Tareas pendientes
1. Traduce al inglés esta oración del fragmento sobre las facultades latentes del espíritu: "El espíritu se desenvuelve con el trato, con la lectura, con los viajes, con la presencia de grandes espectáculos, no tanto por lo que recibe de fuera como por lo que descubre dentro de sí."
2. Prosigue el fragmento sobre las facultades latentes del espíritu a partir de su última oración.

Fragmento proporcionado
------------

Hay en el espíritu humano muchas fuerzas que permanecen en estado de latentes hasta que la ocasión las despierta y aviva; el que las posee no lo sospecha siquiera; quizá baja al sepulcro sin haber tenido conciencia de aquel precioso tesoro, sin que un rayo de luz reflejara en aquel diamante que hubiera podido embellecer la más esplendente diadema.

¡Cuántas veces una escena, una lectura, una palabra, una indicación remueve el fondo del alma y hace brotar de ella inspiraciones misteriosas! Fría, endurecida, inerte ahora, y un momento después surge de ella un raudal de fuego que nadie sospechara oculto en sus entrañas. ¿Qué ha sucedido? Se ha removido un pequeño obstáculo que impedía la comunicación con el aire libre, se ha presentado a la masa eléctrica un punto atrayente y el fluido se ha comunicado y dilatado con la celeridad del pensamiento.

El espíritu se desenvuelve con el trato, con la lectura, con los viajes, con la presencia de grandes espectáculos, no tanto por lo que recibe de fuera como por lo que descubre dentro de sí. ¿Qué le importa el haber olvidado lo visto u oído o leído si se mantiene viva la facultad que el afortunado encuentro le revelara? El fuego prendió, arde sin extinguirse, poco importa que se haya perdido la tea.

Las facultades intelectuales y morales se excitan también como las pasiones. A veces un corazón inexperto duerme tranquilamente el sueño de la inocencia; sus pensamientos son puros como los de un ángel, sus ilusiones cándidas como el copo de nieve que cubre de blanquísima alfombra la dilatada llanura; pasó un instante, se ha corrido un velo misterioso: el mundo de la inocencia y de la calma desapareció y el horizonte se ha convertido en un mar de fuego y de borrascas. ¿Qué ha sucedido? Ha mediado una lectura, una conversación imprudente, la presencia de un objeto seductor. He aquí la historia del despertar de muchas facultades del alma. Criada para estar unida con el cuerpo con lazo incomprensible y para ponerse en relación con sus semejantes, tiene como ligadas algunas de sus facultades hasta que una impresión exterior viene a desenvolverlas.

------------

Registros de una fuente de datos
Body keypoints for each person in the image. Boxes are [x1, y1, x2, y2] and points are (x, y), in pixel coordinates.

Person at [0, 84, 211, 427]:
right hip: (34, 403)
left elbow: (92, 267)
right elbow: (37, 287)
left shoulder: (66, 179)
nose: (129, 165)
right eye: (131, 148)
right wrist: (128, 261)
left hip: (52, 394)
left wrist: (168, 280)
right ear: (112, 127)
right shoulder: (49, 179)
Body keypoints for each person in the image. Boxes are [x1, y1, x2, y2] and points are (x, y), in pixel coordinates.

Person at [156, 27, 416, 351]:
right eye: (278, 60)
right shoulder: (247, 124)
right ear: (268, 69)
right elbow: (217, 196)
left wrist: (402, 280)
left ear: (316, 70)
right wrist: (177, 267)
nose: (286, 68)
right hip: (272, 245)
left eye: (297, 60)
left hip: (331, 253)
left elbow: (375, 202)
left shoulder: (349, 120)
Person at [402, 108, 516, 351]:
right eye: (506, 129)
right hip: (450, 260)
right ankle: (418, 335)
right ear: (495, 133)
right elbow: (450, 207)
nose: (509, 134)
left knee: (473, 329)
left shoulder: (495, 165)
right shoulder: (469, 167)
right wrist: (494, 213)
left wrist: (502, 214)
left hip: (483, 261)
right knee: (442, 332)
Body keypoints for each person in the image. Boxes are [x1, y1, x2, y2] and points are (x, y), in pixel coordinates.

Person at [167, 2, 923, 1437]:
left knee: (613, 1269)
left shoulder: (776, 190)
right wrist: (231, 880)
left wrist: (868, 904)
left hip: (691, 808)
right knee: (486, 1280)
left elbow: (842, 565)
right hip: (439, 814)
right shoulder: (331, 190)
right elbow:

------------

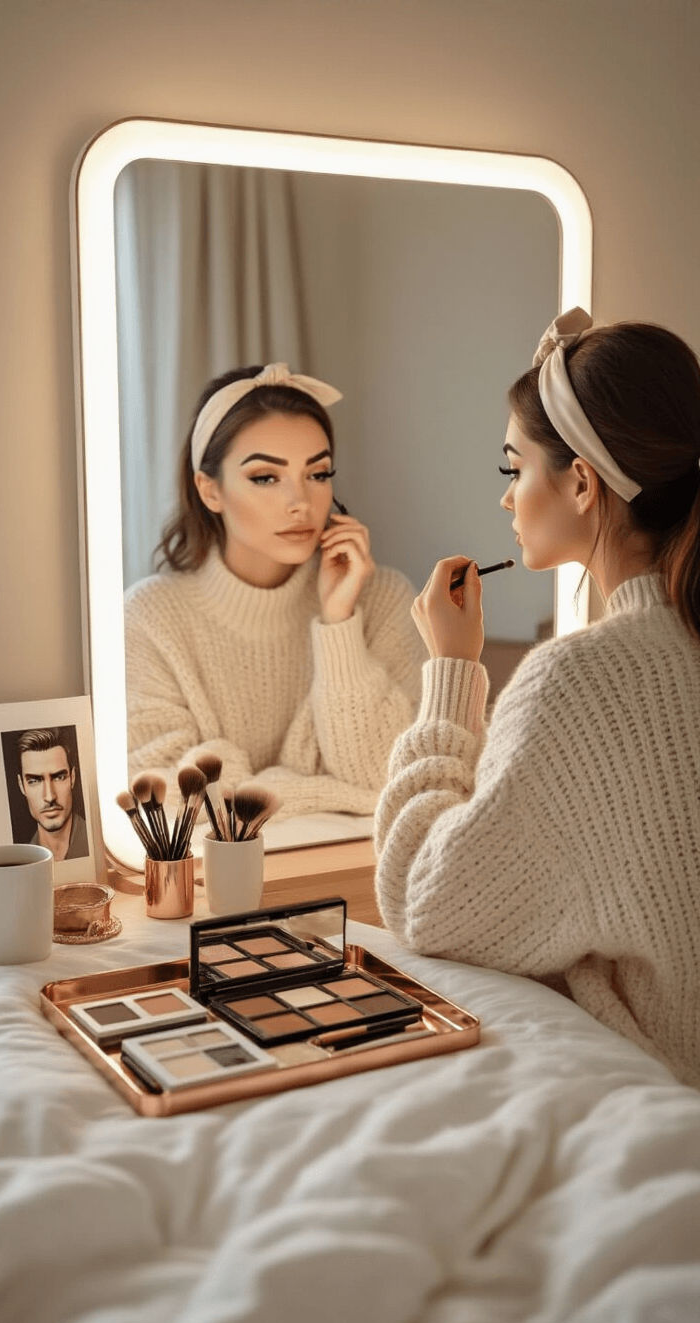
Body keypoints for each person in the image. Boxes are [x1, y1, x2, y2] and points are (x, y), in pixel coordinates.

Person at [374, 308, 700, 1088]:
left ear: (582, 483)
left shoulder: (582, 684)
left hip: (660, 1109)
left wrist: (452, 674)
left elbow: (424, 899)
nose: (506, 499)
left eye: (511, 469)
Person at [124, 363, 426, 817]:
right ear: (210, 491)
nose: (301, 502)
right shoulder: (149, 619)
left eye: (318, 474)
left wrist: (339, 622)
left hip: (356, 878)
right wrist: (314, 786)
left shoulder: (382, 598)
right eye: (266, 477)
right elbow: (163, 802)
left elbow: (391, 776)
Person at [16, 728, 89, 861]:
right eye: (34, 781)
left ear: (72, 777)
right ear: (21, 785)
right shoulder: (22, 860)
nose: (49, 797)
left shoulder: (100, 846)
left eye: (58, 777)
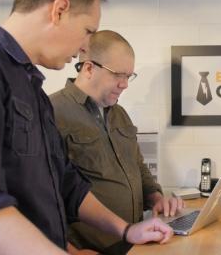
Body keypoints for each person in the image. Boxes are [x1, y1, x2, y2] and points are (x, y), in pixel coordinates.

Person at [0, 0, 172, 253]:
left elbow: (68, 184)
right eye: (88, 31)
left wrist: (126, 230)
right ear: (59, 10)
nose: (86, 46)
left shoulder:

------------

Lista de respuestas
1. The spirit develops through social interaction, through reading, through travel, through the presence of great spectacles, not so much because of what it receives from outside as because of what it discovers within itself.

2.
Si supiéramos de qué disposiciones nos ha dotado el Autor de la Naturaleza, no sería difícil ponerlas en acción, ofreciéndoles el objeto que más se les adapta y que por lo mismo las excita y desarrolla; pero como al encontrarse el hombre engolfado en la carrera de la vida ya le es muchas veces imposible volver atrás, deshaciendo todo el camino que la educación y la profesión escogida o impuesta le han hecho andar, es necesario que acepte las cosas tal como son, aprovechándose de lo bueno y evitando lo malo en lo que le sea posible.

§ XXIII: Al proponernos un fin debemos guardarnos de la presunción y de la excesiva desconfianza

Sea cual fuere su carrera, su posición en la sociedad, sus talentos, inclinaciones e índole, nunca el hombre debe prescindir de emplear su razón, ya sea para prefijarse con acierto el fin, ya para echar mano de los medios más a propósito para llegar a él.

El fin ha de ser proporcionado a los medios, y éstos son las fuerzas intelectuales, morales o físicas y demás recursos de que se puede disponer. Proponerse un blanco fuera del alcance es gastar inútilmente las fuerzas, así como es desperdiciarlas, exponiéndolas a disminuirse, por falta de ejercicio, el no aspirar a lo que la razón y la experiencia dicen que se puede llegar.

§ XXIV: La pereza

Si bien es cierto que la prudencia aconseja ser más bien desconfiado que presuntuoso, y que por lo mismo no conviene entregarse con facilidad a empresas arduas, también importa no olvidar que la resistencia a las sugestiones del orgullo o de la vanidad puede muy bien explotarla la pereza.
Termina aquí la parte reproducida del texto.